Topic activity (15 minuets)
Vocabulary activity (15 minuets)
Structure activity (15 minuets)
Topic activity (15 minuets)
Wrap up (5 minuets) – This is essential in order to concept check the students.
This structure would be altered for an S1 as more focus would be placed on pronunciation and vocabulary.
It is also important to consider different techniques to teach children. It is helpful to remember that children are usually there out of no choice of their own, so to help them feel motivated, the teacher should introduce games and make it a fun experience. It is necessary to assess the level that the student is at so that the teacher can grade their language appropriately and make the syllabus relevant for their level. Knowing what motivates a student to learn coupled with knowing what type of learner they are and taking into account what their level is can be extremely beneficial to the efficiency of their language acquisition. Ultimately my learning goal is for the students to be able to communicate proficiently in a natural environment in the English language.

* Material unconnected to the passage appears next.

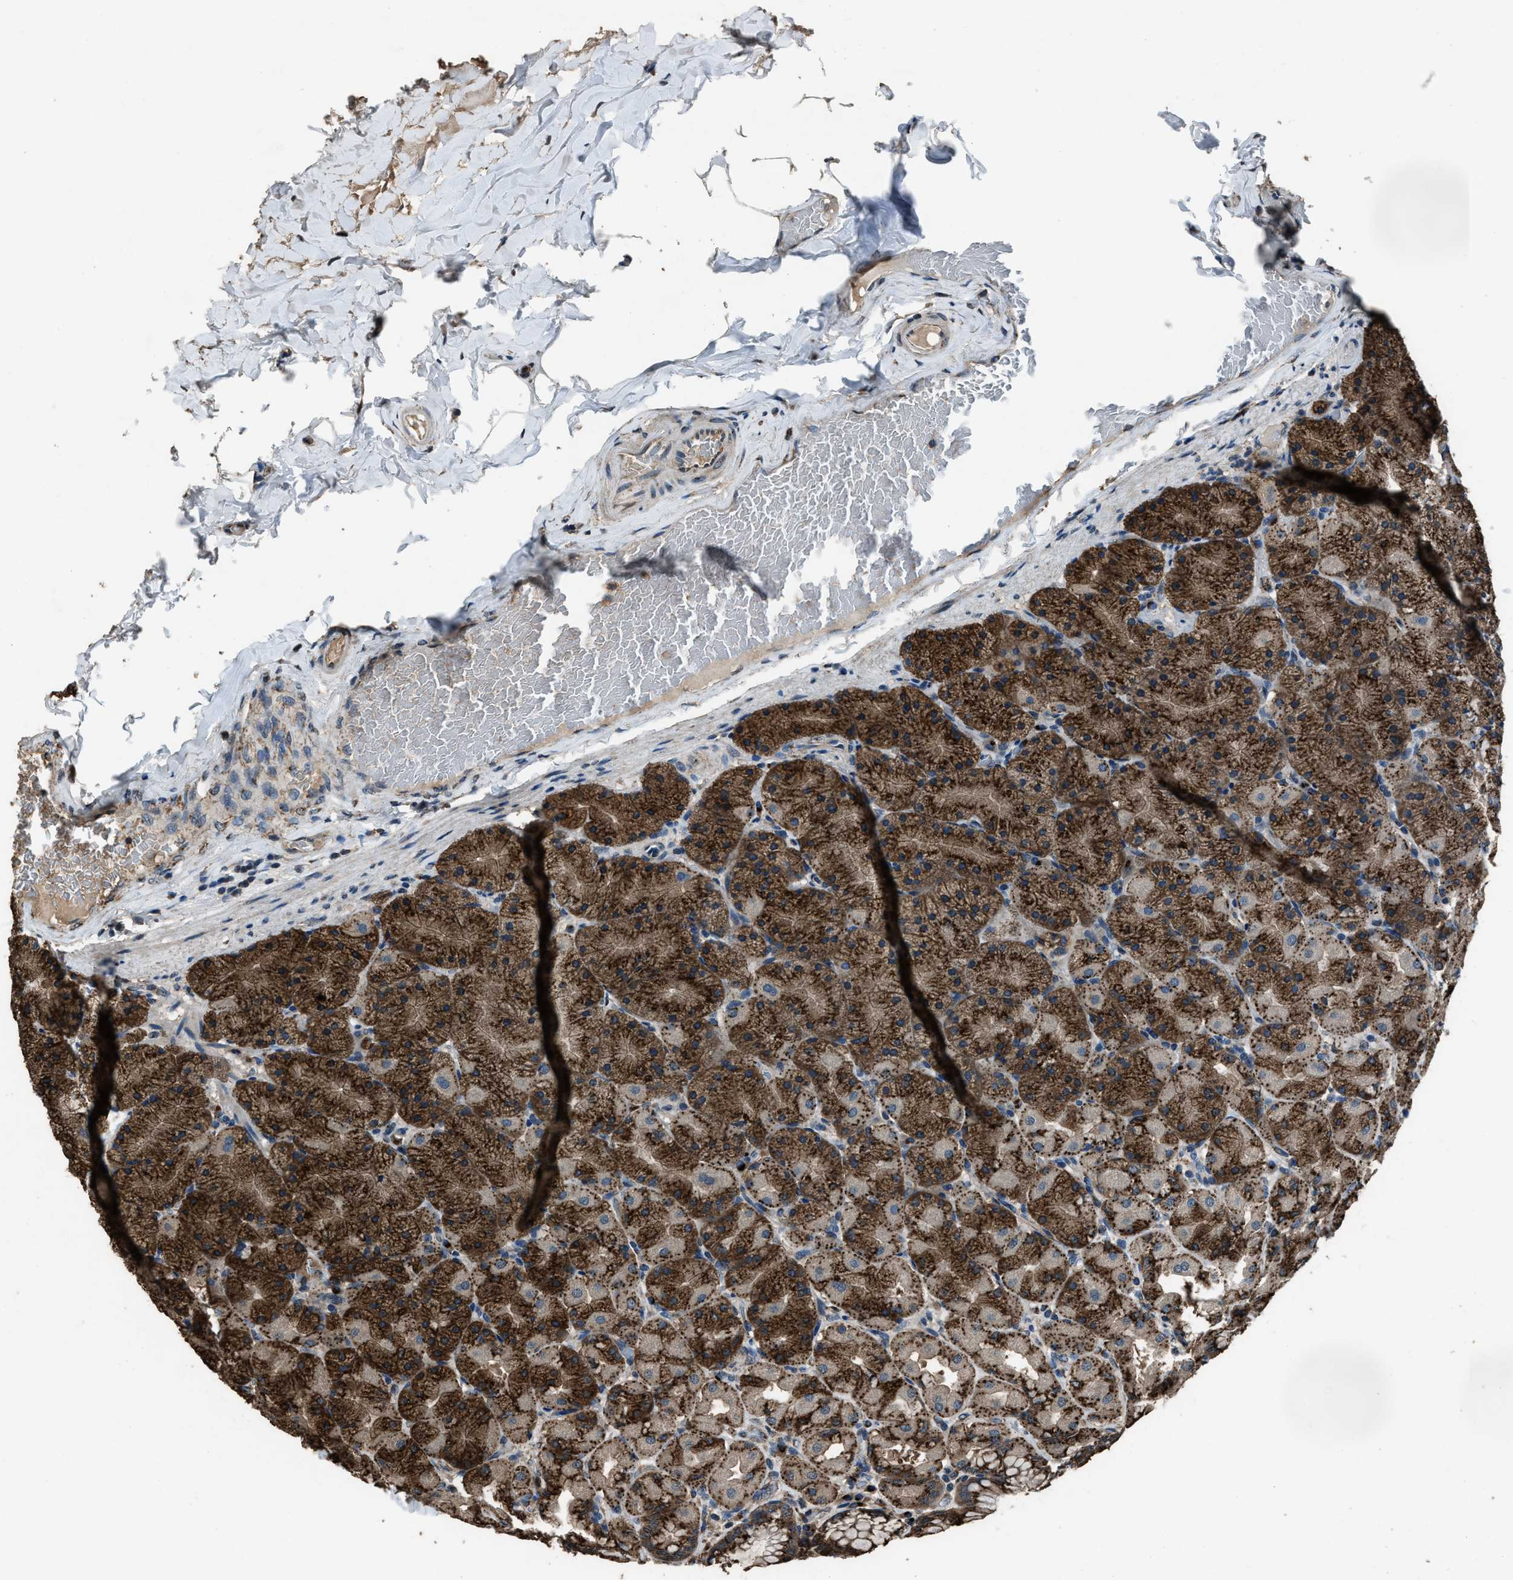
{"staining": {"intensity": "strong", "quantity": ">75%", "location": "cytoplasmic/membranous"}, "tissue": "stomach", "cell_type": "Glandular cells", "image_type": "normal", "snomed": [{"axis": "morphology", "description": "Normal tissue, NOS"}, {"axis": "topography", "description": "Stomach, upper"}], "caption": "Unremarkable stomach was stained to show a protein in brown. There is high levels of strong cytoplasmic/membranous positivity in about >75% of glandular cells. Nuclei are stained in blue.", "gene": "SLC38A10", "patient": {"sex": "female", "age": 56}}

In my experience at learning and using the French language I am aware that it is most crucial to have the ability to speak a language and from there the rest of the skills seem to follow. So in my classes I would place a heavy emphasis on the development of the student’s speaking skills. This is why I do not think textbooks are effective tools to teach with. They don’t encourage the use of this skill so do not help the student’s skill at speaking English, progress. Listening is also important, as I have found it the second most significant skill to have in order to communicate. As English is a non-phonetic language a small amount of reading should be included in the teaching process to ensure that the student is able to recognize the words they learn and also that they are able to pronounce them correctly. Writing is the skill I would include very minimally in the lessons as I think it is the least useful skill in terms of communicating in English.
However the emphasis on these skills when teaching must be adapted to suit the needs of the learner and also must be adapted to suit what type of learner the student is. For example a heavier emphasis on listening would be placed if he or she were an auditory learner. The materials that I would use during activities would directly correlate with what type of learner the student was. For example if the student was predominately a visual learner I would teacher them primarily through videos, images and texts.
I think that taking into consideration the students learning style is the future of teaching. When the student is taught on the basis of what learning style they are, combined with taking in to consideration their age, level, motivation and interests it is the most efficient and effective way to help them to learn the language. I believe that teachers can help each other achieve this method of teaching by sharing their lesson plans for the different types of learners.